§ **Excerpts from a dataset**
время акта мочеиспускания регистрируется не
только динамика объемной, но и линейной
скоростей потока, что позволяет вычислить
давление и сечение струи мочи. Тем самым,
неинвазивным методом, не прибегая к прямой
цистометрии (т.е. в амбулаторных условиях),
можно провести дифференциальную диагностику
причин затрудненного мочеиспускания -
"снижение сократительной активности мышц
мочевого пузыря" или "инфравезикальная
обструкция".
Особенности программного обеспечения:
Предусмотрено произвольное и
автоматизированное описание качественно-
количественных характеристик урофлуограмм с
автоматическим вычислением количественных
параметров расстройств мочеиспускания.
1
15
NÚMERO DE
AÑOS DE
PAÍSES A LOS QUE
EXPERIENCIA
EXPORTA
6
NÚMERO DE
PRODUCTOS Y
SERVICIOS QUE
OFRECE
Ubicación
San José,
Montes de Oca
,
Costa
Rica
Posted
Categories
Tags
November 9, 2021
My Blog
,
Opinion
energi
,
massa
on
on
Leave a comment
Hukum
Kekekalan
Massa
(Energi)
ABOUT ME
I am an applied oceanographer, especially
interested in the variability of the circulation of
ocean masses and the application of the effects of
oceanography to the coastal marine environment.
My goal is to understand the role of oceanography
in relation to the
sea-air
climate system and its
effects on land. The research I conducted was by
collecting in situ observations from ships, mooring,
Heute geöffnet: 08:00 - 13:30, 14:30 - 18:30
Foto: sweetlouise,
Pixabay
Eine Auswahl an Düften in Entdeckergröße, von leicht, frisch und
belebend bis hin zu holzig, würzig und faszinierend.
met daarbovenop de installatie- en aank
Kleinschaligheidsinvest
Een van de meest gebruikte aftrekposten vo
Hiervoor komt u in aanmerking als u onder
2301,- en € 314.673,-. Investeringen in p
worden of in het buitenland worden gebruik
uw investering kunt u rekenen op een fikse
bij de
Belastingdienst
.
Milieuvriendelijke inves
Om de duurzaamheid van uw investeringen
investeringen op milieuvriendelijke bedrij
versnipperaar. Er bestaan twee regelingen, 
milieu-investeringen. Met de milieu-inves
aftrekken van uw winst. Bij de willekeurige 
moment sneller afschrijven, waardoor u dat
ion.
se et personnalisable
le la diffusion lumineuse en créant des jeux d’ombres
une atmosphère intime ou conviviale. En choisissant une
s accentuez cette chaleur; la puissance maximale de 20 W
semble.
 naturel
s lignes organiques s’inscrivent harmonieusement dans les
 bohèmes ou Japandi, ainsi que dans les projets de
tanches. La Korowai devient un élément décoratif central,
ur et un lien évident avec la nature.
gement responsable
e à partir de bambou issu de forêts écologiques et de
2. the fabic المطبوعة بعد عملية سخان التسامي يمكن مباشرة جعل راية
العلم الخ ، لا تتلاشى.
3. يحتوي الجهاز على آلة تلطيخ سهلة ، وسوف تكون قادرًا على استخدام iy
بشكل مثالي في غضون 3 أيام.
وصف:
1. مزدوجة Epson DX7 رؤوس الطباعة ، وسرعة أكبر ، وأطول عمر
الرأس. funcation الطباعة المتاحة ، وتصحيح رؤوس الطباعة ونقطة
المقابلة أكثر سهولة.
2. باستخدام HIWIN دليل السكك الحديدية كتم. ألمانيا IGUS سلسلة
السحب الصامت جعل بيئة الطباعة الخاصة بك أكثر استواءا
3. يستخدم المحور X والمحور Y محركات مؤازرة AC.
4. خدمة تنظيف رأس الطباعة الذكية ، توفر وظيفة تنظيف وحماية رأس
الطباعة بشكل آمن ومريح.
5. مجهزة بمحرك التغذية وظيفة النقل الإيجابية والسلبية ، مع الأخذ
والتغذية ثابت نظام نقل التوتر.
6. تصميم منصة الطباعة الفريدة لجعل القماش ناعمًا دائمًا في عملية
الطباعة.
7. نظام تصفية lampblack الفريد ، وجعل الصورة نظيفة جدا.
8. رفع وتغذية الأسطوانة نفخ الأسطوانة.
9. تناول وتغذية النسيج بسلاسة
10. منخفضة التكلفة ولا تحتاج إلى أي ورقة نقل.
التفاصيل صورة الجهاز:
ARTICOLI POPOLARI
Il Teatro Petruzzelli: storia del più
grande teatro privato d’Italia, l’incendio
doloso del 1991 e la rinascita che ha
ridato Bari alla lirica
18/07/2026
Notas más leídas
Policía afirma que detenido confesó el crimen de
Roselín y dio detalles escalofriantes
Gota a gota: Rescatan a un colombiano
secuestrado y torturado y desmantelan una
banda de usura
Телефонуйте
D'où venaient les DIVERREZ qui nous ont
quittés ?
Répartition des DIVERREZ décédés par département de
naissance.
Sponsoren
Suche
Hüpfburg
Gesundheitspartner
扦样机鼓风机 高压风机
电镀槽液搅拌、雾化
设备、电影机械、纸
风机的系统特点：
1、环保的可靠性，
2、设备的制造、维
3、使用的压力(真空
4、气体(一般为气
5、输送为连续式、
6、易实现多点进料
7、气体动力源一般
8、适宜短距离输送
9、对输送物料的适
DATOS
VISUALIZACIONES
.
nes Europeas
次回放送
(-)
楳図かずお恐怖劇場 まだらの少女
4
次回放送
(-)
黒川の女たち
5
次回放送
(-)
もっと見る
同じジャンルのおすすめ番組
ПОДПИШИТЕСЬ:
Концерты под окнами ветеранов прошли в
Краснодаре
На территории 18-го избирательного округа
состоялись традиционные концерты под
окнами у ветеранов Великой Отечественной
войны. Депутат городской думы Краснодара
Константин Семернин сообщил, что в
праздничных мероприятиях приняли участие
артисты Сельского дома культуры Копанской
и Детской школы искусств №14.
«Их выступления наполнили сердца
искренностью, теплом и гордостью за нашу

§ **What to work on**
From the entries above, print the lines beginning at the one with "bohèmes ou Japandi, ainsi" and stopping after the one with "والتغذية ثابت نظام نقل التوتر.", exactly as written and with nothing else.

§ **Written solution**
 bohèmes ou Japandi, ainsi que dans les projets de
tanches. La Korowai devient un élément décoratif central,
ur et un lien évident avec la nature.
gement responsable
e à partir de bambou issu de forêts écologiques et de
2. the fabic المطبوعة بعد عملية سخان التسامي يمكن مباشرة جعل راية
العلم الخ ، لا تتلاشى.
3. يحتوي الجهاز على آلة تلطيخ سهلة ، وسوف تكون قادرًا على استخدام iy
بشكل مثالي في غضون 3 أيام.
وصف:
1. مزدوجة Epson DX7 رؤوس الطباعة ، وسرعة أكبر ، وأطول عمر
الرأس. funcation الطباعة المتاحة ، وتصحيح رؤوس الطباعة ونقطة
المقابلة أكثر سهولة.
2. باستخدام HIWIN دليل السكك الحديدية كتم. ألمانيا IGUS سلسلة
السحب الصامت جعل بيئة الطباعة الخاصة بك أكثر استواءا
3. يستخدم المحور X والمحور Y محركات مؤازرة AC.
4. خدمة تنظيف رأس الطباعة الذكية ، توفر وظيفة تنظيف وحماية رأس
الطباعة بشكل آمن ومريح.
5. مجهزة بمحرك التغذية وظيفة النقل الإيجابية والسلبية ، مع الأخذ
والتغذية ثابت نظام نقل التوتر.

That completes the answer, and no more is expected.